Each summer, the Center for Media Law and Policy provides financial support through its summer grants program to UNC law and graduate students taking unpaid or low-paying jobs in the fields of media law or media policy. The comments below are from Noelle Wilson, a second-year dual degree student at UNC pursuing a JD and an MA in Media & Communication and recipient of one of the Center’s Summer Public Interest Grants, who interned at the Federal Communications Commission:

Last summer I interned for the Competition Policy Division of the Federal Communications Commission in Washington, D.C. The FCC regulates communications by telephone, radio, television, wire, satellite, and cable. Specifically, the Competition Policy Division (CPD) is within the Wireline Competition Bureau, and is responsible for  implementation of non-pricing aspects of the local competition requirements of the Telecommunications Act of 1996, including interconnection, network element unbundling and privacy. The division also administers U.S. numbering policy (including local number portability), and reviews applications from wireline carriers for mergers and other transfers of control, and discontinuance of service.

The CPD works on a lot of hot topics in communications law, including rulemakings to help implement 988 as the three-digit dialing code for the National Suicide Hotline (which will be fully implemented July of this year!) and rulemakings to help stop robocalls. During my summer with CPD, I worked on a memo for FCC partners at SAMSHA regarding potential future 988 rulemaking proceedings, through which I learned the ins and outs of administrative law and FCC procedure. I also worked with interns from the Enforcement division to review robocall mitigation plans that telecommunications providers submitted to the FCC to comply with robocall mitigation rulemakings. On another project, I gained insight into how the FCC works with state utility commissions by analyzing state regulations for iVoiP providers—this was also a valuable opportunity to dive into state regulatory law!

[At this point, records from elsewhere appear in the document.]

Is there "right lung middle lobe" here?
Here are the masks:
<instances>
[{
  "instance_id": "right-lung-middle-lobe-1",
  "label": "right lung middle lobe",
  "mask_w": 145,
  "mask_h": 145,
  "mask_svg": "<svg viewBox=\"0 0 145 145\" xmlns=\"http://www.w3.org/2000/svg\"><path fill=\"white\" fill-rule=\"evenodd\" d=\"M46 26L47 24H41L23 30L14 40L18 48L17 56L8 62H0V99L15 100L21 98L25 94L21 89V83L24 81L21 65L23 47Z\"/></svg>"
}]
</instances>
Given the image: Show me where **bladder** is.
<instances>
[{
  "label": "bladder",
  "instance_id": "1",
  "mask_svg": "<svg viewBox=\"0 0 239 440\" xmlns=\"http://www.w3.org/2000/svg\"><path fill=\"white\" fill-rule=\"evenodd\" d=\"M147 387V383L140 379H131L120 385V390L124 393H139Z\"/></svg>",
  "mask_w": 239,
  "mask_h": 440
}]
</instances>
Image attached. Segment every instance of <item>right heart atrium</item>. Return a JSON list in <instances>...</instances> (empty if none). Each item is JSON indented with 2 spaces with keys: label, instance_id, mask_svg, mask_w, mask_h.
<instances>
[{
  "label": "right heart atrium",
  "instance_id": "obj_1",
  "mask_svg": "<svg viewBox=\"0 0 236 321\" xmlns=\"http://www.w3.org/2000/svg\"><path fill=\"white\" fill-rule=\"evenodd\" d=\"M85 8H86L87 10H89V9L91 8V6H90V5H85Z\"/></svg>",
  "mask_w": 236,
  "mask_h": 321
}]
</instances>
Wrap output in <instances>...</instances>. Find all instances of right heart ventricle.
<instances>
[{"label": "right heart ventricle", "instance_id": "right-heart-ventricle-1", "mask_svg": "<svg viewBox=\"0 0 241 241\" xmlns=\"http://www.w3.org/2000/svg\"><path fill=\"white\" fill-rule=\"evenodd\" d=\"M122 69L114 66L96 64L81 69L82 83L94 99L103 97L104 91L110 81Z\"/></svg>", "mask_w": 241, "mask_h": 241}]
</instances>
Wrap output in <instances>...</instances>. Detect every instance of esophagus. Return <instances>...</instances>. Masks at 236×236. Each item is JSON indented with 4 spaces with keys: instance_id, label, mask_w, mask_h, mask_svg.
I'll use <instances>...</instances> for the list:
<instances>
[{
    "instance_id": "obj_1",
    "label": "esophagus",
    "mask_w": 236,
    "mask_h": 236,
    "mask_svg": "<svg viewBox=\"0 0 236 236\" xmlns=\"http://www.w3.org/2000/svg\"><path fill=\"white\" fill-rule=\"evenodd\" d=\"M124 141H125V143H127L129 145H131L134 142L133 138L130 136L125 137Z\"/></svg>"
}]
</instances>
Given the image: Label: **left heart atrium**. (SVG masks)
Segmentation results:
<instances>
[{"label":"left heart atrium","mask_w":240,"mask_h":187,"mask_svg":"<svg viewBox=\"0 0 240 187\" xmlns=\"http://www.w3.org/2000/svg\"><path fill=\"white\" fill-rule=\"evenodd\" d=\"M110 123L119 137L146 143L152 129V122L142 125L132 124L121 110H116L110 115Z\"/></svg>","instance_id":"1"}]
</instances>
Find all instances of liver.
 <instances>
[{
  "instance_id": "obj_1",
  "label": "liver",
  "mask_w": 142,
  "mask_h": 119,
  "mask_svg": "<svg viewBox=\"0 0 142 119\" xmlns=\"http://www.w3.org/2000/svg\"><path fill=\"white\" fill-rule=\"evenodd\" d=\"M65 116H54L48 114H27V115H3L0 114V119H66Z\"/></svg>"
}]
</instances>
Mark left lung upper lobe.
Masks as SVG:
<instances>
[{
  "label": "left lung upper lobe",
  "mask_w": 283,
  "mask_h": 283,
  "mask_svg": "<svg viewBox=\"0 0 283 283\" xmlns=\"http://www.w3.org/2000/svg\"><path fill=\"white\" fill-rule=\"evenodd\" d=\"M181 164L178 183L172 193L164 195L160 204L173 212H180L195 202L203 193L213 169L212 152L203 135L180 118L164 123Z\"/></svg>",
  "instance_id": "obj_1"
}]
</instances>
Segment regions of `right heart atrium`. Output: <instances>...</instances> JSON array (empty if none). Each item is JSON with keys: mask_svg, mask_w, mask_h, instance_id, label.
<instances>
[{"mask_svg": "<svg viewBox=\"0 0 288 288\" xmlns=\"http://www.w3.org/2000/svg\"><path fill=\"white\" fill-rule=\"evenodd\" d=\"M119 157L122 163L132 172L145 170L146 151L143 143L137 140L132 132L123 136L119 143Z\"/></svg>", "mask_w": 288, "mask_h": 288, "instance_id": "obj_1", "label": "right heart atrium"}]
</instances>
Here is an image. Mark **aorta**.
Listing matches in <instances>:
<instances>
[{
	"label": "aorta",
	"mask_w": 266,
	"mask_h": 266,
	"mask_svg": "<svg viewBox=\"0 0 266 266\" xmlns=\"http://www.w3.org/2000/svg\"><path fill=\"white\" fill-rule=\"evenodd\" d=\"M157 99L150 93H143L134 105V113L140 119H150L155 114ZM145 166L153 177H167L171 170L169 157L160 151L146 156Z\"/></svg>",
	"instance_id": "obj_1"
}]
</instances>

Beyond the exciting legal work, I also had lots of opportunities to meet FCC attorneys despite being a remote intern. The CPD attorneys were welcoming and eager to talk about their careers and experiences at the Commission over virtual coffees, and the division included the interns in team meetings and virtual social gatherings. Overall, my summer at the FCC was a great experience to learn about how the Commission functions and it reinforced my desire to work in communications law.